[WORK REQUEST]
In the copy, keep every word of the data below and none of its pictures.

=====

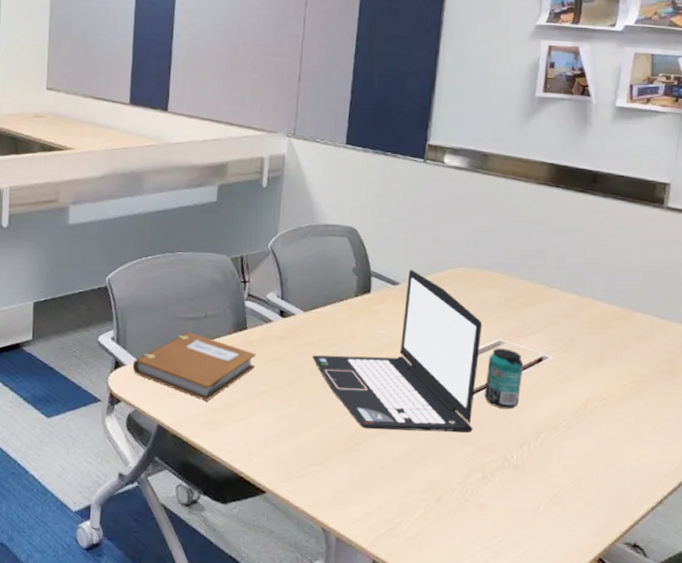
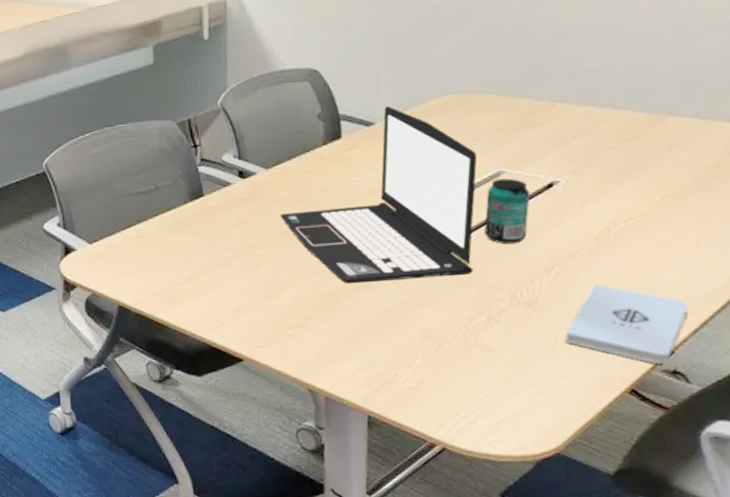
notebook: present [132,332,256,401] -> none [83,207,217,276]
notepad: none [546,455,648,537] -> present [565,284,689,365]

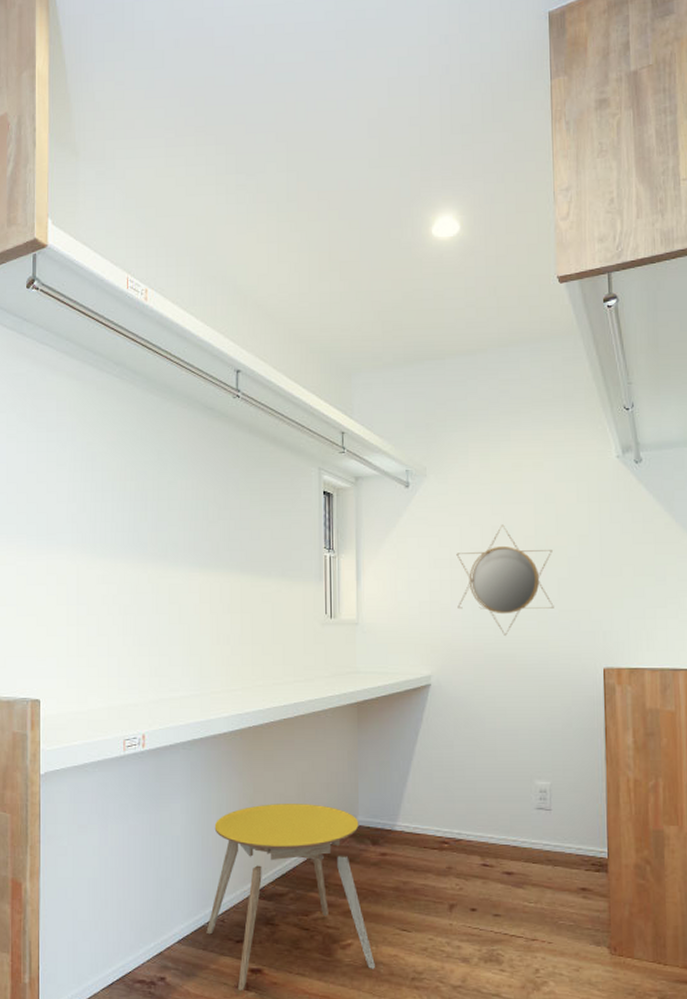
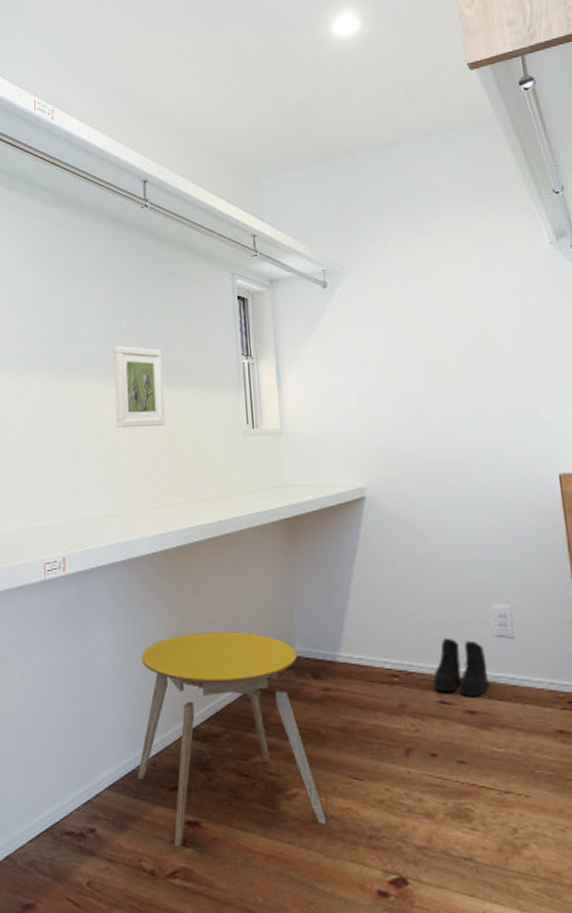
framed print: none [199,534,248,614] -> present [114,345,165,429]
home mirror: present [456,524,554,636] -> none [383,321,496,441]
boots: none [478,809,526,860] -> present [433,637,489,696]

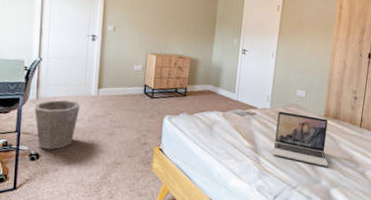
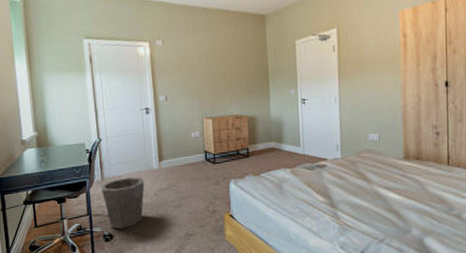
laptop: present [272,111,329,167] -> none [351,159,417,214]

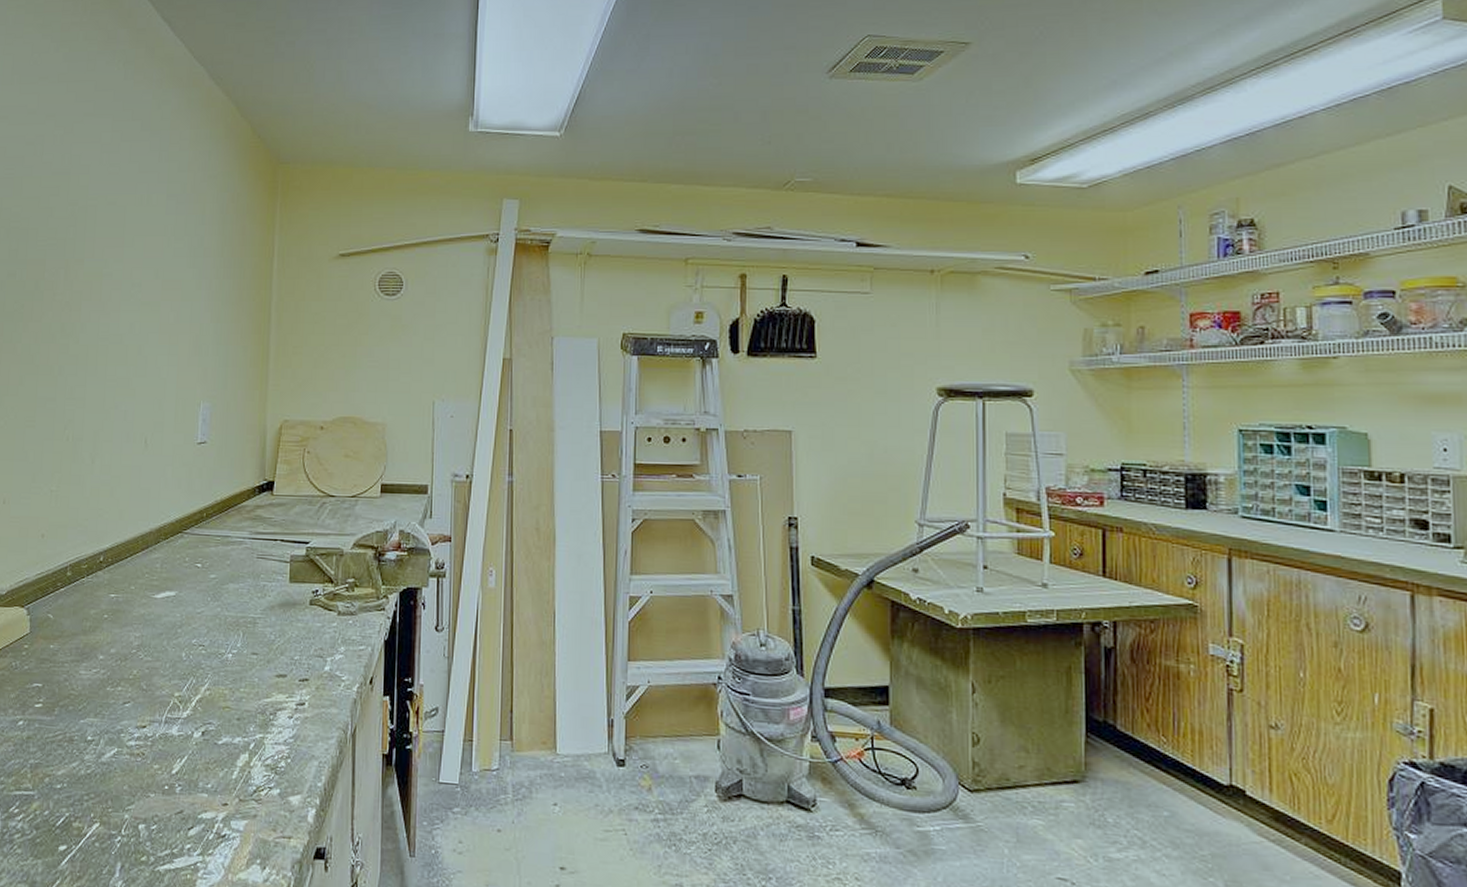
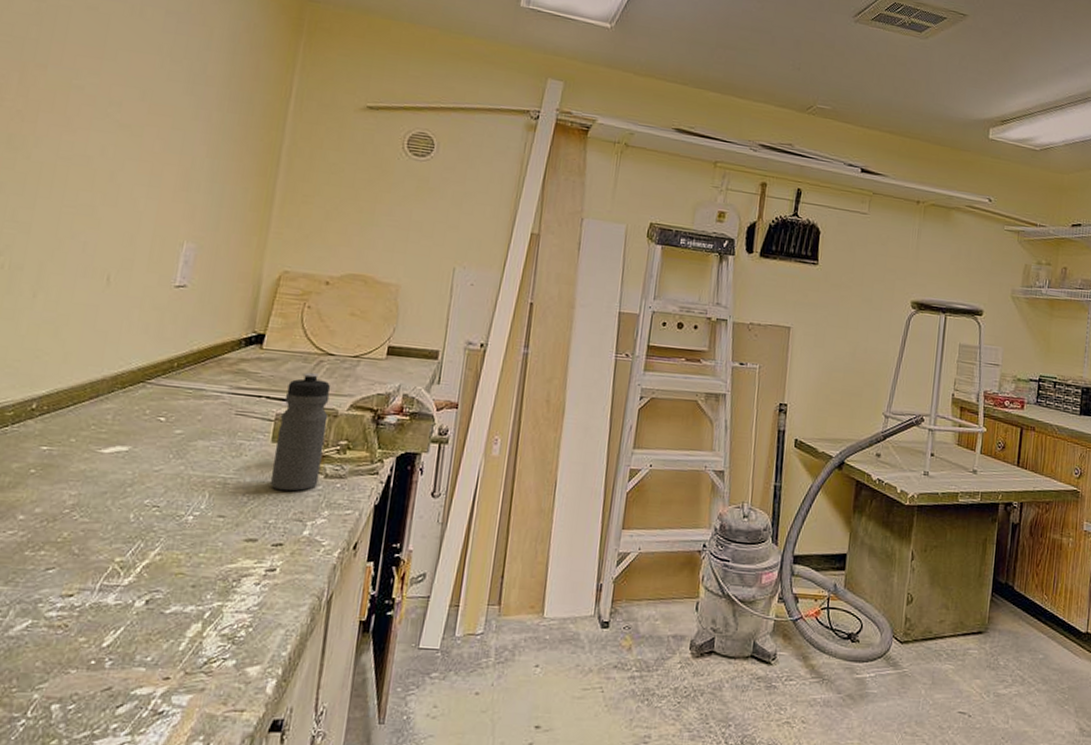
water bottle: none [293,515,335,629] -> present [271,372,330,492]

=====

[ANSWER SPACE]
notebook: present [132,332,256,401] -> none [83,207,217,276]
notepad: none [546,455,648,537] -> present [565,284,689,365]

framed print: none [199,534,248,614] -> present [114,345,165,429]
home mirror: present [456,524,554,636] -> none [383,321,496,441]
boots: none [478,809,526,860] -> present [433,637,489,696]

laptop: present [272,111,329,167] -> none [351,159,417,214]

water bottle: none [293,515,335,629] -> present [271,372,330,492]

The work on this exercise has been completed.